Extract provided ::
It has occurred to me that I’ve left out some pretty big details. It occurred to me because I’m answering many of the same questions over and over. So, here is a synopsis of my personal breast cancer. It’s really important to remember that your cancer, or your mom’s, aunt’s, friend’s, sister’s, or third cousin four times removed’s cancer is almost definitely not exactly like mine, her experiences are different, her circumstances are different, her physiology is different, her psychology is different; in short, there’s only one Lextastic cancer. And it belongs to moi. Those experiences are no less valid, they just aren’t mine. And this is my story.
I didn’t know that there were so many different kinds of breast cancer. It makes sense, now that I think about it, since there are so many kinds of breasts, women, genes, etc. There are over 15 distinct types of currently identified breast cancer. I know, right?! Crazy! There are BRCA cancers (think Angelina Jolie) and other genetic cancers (mine is common with a cancer gene that is commonly known as Lynch Syndrome, but is technically MSH2. I find out soon if I have it). Sometimes it’s just because the sky is blue or you didn’t accidentally step in front of that Mack truck or because of the butterfly effect. What I’m saying is that some of us get this because of genetics, and some are just unlucky. Either way, the simple fact of cancer remains. Some women try to mitigate their chances of cancer with prophylactic (preventative) mastectomies (and sometimes hysterectomies, depending on their family history, doctor, and emotional needs), others don’t. It is a completely personal choice. One of my dear friends had a prophylactic mastectomy. More may have and simply not shared that info. That is their choice, and I say do what is best, smartest for yourself. You do you, sister. I got’cha. I used to have an opinion. I’m also, quite admittedly, sometimes a giant jackass. Here’s a bit of blunt honesty for you:
Nobody else’s opinion matters when it comes to your health, your situation, or your life. Not a damn bit. Those opinions don’t belong in the Land Of Your Business. Nope. I am not in the game of apologizing for my own decisions any more and you shouldn’t either.

Aim of the exercise :: How many distinct types of breast cancer are currently identified, according to the breast cancer post? These rows have nothing to do with the breast cancer post.

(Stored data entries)
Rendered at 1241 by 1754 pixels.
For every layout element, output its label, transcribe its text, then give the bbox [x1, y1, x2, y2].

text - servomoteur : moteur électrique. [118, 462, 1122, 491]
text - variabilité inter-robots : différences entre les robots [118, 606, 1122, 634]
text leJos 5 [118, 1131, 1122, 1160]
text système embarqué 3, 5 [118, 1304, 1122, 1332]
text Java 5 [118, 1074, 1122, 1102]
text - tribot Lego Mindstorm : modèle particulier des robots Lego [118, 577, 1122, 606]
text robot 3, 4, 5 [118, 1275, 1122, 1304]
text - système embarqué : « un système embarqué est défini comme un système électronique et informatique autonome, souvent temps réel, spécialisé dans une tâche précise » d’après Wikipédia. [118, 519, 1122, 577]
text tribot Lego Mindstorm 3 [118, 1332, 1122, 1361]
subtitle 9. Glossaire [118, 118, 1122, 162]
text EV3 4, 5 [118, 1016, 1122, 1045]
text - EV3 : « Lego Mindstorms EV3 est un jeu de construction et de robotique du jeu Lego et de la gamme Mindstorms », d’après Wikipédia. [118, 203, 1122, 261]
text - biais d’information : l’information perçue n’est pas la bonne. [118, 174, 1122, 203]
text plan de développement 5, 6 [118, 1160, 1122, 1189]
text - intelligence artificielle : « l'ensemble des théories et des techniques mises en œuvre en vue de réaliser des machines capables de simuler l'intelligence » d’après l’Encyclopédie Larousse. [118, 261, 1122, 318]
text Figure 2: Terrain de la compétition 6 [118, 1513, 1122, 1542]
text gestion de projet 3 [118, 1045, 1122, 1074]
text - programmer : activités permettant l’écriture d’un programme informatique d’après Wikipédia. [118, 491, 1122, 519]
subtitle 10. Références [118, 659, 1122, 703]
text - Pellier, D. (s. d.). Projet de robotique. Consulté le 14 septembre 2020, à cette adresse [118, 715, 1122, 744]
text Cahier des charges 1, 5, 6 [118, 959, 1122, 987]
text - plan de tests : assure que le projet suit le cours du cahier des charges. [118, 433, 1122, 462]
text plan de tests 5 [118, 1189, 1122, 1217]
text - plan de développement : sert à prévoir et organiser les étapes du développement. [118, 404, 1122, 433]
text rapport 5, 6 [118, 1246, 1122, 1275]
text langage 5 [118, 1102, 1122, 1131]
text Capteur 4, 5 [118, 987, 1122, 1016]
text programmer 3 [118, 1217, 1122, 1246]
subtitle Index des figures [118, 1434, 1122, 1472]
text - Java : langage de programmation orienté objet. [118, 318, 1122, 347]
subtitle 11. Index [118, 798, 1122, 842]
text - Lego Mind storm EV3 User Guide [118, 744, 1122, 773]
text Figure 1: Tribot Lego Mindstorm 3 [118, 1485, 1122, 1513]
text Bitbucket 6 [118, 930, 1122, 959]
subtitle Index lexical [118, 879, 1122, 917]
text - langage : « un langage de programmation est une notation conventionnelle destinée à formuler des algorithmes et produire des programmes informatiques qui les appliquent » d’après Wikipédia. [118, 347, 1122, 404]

The completed task :: Over 15.